The Moralist

Decency still matters

High Court Restores Sanity to Alabama Voting Maps #

Sunday, 17 May 2026 · words

Governor Kay Ivey stood firm this week as the U.S. Supreme Court vacated a lower-court order that would have forced Alabama to create a second majority-Black congressional district. The conservative majority’s decision allows the state to proceed with its 2023 map for the upcoming special primary elections. In a statement on Tuesday, Governor Ivey asserted that "Alabama knows our state, our people and our districts best." This ruling follows a similar shift in Louisiana, signaling a return to the principle that states should be free to draw their own boundaries without being mandated to use racial labels as a primary tool for political engineering.

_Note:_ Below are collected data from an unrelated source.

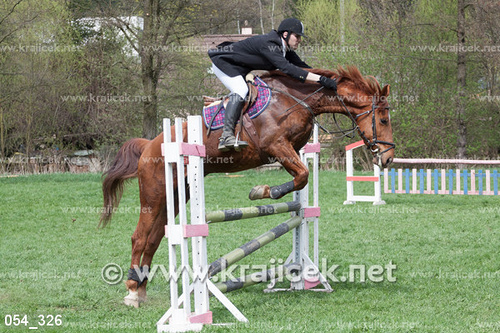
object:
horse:
[97, 64, 394, 308]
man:
[208, 18, 338, 152]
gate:
[161, 115, 320, 331]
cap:
[278, 18, 308, 39]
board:
[181, 142, 207, 157]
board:
[185, 224, 209, 238]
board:
[304, 207, 321, 218]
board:
[304, 143, 321, 153]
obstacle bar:
[205, 199, 303, 296]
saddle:
[203, 76, 272, 129]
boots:
[218, 93, 249, 152]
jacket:
[208, 29, 312, 84]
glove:
[317, 75, 337, 91]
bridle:
[207, 78, 374, 148]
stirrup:
[234, 110, 243, 152]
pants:
[212, 62, 248, 99]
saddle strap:
[242, 113, 270, 163]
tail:
[97, 138, 148, 229]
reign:
[332, 96, 375, 149]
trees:
[0, 1, 499, 173]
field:
[0, 166, 499, 331]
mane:
[300, 63, 381, 96]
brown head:
[354, 84, 395, 168]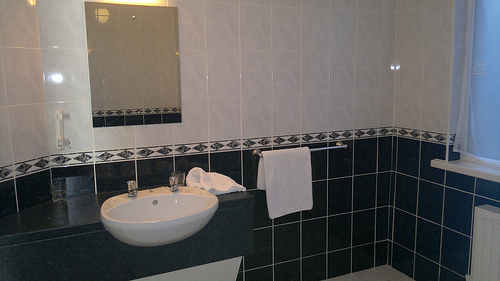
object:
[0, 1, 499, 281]
wall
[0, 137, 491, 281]
black wall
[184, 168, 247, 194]
towel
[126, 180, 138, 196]
water handle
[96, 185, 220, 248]
sink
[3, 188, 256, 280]
gray vanity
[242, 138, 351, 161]
rack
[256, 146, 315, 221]
towel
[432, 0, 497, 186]
window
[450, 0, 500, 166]
curtain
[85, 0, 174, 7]
light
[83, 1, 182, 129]
mirror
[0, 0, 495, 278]
bathroom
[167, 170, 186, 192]
faucet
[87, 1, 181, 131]
reflection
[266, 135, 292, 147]
shapes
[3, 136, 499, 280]
black tile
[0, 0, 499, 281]
tile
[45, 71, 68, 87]
reflection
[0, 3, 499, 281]
lower wall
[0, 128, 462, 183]
border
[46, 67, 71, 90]
light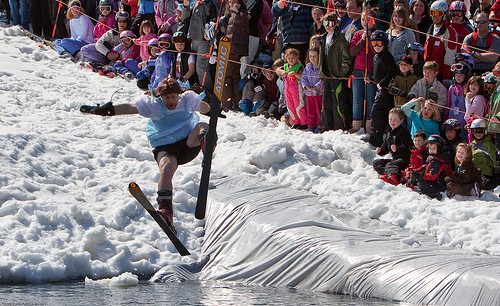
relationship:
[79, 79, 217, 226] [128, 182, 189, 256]
man wearing ski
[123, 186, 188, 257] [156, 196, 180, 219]
ski on bottom of foot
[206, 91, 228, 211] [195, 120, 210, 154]
ski on foot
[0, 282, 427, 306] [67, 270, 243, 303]
water of water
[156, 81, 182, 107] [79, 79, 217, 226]
head of man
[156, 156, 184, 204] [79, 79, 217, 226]
leg attached to man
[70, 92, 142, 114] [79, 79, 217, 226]
arm of man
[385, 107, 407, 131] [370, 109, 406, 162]
head on top of boy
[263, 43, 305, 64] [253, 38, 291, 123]
head on top of girl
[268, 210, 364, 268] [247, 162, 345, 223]
snow on top of ground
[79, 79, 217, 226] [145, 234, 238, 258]
man in air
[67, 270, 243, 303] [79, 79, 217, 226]
water below man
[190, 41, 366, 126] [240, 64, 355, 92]
children are in front of fence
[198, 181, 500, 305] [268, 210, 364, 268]
sheeting on top of snow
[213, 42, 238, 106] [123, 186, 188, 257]
atomic on bottom of ski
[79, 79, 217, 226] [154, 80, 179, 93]
man wearing wig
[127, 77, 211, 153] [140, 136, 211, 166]
man wearing shorts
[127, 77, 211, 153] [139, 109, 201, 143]
man wearing dress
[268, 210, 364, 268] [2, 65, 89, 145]
snow on top of slope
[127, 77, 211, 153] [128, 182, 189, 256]
man wearing ski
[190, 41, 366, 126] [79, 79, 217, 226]
children watching man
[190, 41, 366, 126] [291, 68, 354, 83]
children behind rope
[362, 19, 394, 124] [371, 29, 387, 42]
kid wearing helmet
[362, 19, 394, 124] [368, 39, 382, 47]
kid wearing goggles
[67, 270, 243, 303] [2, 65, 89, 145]
water at bottom of slope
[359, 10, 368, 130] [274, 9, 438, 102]
pole holding ropes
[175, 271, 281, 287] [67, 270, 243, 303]
sheeting into water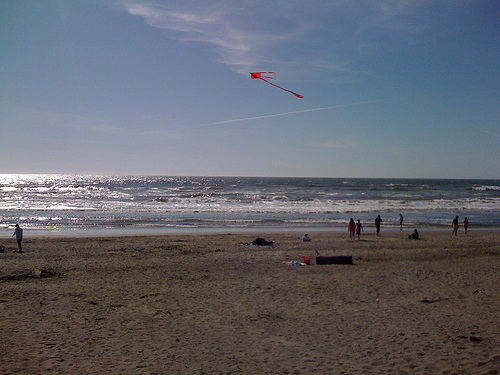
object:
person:
[11, 224, 22, 253]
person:
[348, 218, 357, 241]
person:
[451, 215, 459, 235]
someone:
[302, 233, 310, 242]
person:
[354, 219, 363, 240]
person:
[375, 214, 382, 236]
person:
[399, 214, 404, 231]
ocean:
[0, 173, 500, 237]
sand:
[110, 263, 497, 373]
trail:
[195, 99, 387, 127]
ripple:
[86, 214, 112, 223]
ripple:
[179, 214, 203, 221]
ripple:
[37, 182, 380, 216]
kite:
[248, 71, 304, 99]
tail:
[260, 76, 304, 98]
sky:
[0, 0, 499, 180]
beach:
[0, 230, 500, 375]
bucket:
[302, 255, 310, 264]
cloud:
[125, 4, 424, 82]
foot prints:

Civil rights groups have expressed deep concern, filing motions to keep the court-mandated map in place, arguing that changing the rules while absentee ballots are already in the mail is contrary to the public interest. However, the move is seen by traditionalists as a necessary step toward a color-blind electoral system. For decades, the practice of carving out districts based solely on the skin color of the residents has reinforced divisions rather than healing them. By allowing Alabama to return to its original map, the Court is acknowledging that a community is more than a demographic calculation. It is a victory for the idea that local leaders, rather than federal judges, should be the ones to define the shape of their own representation.